Apesar dessas ressalvas, a instituição considera que o programa tende a melhorar os resultados contábeis dos bancos ao permitir a recuperação parcial de créditos considerados de alto risco. Esses ativos, em geral com atraso entre 90 e 720 dias, já se encontram majoritariamente provisionados — muitas vezes acima de 70% ou até totalmente baixados — o que significa que qualquer valor recuperado acima do esperado tende a gerar impacto positivo nos balanços.

Na avaliação do JPMorgan, os descontos oferecidos nas renegociações devem variar entre 30% e 90%, com garantia do governo por meio do Fundo Garantidor de Operações (FGO). O banco estima que o sistema financeiro pode recuperar entre R$ 5 bilhões e R$ 10 bilhões com o programa. Entre as instituições mais expostas a esse tipo de crédito, a Nubank aparece como potencial beneficiária relevante, com possibilidade de recuperação entre R$ 700 milhões e R$ 1,5 bilhão antes de impostos.

O Desenrola 2.0 deve focar em consumidores de baixa e média renda, com débitos como cartão de crédito, cheque especial e empréstimos pessoais sem garantia. A proposta prevê limite de até R$ 15 mil por pessoa em cada instituição financeira, juros próximos de 1,99% ao mês, carência inicial de 30 dias e um período de três meses com pagamento apenas do principal, sem incidência de juros. O programa também pode incluir o uso de recursos do FGTS para liquidação de dívidas, dentro de determinados limites.
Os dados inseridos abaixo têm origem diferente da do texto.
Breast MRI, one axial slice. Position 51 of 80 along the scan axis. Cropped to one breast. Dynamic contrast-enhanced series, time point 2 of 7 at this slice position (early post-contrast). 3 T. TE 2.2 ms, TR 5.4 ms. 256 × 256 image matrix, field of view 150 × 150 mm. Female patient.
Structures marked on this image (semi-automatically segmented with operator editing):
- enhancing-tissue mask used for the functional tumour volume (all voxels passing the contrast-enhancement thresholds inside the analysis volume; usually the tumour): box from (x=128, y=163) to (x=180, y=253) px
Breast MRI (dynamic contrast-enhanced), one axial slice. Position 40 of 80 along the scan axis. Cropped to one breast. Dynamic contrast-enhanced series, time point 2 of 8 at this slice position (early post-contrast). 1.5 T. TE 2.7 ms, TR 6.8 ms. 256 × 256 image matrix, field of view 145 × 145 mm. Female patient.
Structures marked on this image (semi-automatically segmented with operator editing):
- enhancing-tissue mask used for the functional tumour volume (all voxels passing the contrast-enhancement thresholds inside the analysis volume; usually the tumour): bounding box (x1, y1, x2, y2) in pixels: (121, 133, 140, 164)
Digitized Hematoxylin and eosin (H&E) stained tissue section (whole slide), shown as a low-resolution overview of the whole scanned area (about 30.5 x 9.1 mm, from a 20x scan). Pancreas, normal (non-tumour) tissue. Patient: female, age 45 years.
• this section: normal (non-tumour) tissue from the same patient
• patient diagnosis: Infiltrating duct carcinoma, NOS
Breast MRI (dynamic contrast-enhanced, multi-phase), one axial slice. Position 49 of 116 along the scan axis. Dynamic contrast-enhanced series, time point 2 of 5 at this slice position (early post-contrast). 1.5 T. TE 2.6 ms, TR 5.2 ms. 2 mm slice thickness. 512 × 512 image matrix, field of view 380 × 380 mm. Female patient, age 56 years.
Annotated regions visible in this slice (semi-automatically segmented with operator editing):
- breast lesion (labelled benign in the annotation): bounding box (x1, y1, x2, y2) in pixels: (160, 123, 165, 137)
Em termos de escala, o banco projeta que a iniciativa pode abranger mais de R$ 100 bilhões em dívidas renegociadas. Ainda assim, ressalta que os detalhes finais dependem de validação do governo e que a janela de adesão deve durar cerca de 90 dias, com possibilidade de prorrogação.

O JPMorgan também relembra que a primeira edição do programa, lançada em 2023, permitiu a renegociação de aproximadamente R$ 53 bilhões em dívidas, beneficiando mais de 15 milhões de pessoas. Na ocasião, o impacto para os bancos foi considerado limitado. No caso do Nubank, por exemplo, os ganhos em receitas ajustadas ao risco compensaram os descontos concedidos, resultando em efeito líquido neutro. A leitura atual, porém, indica que o novo programa pode ter impacto mais relevante no curto prazo, ainda que acompanhado de riscos para a dinâmica futura do crédito.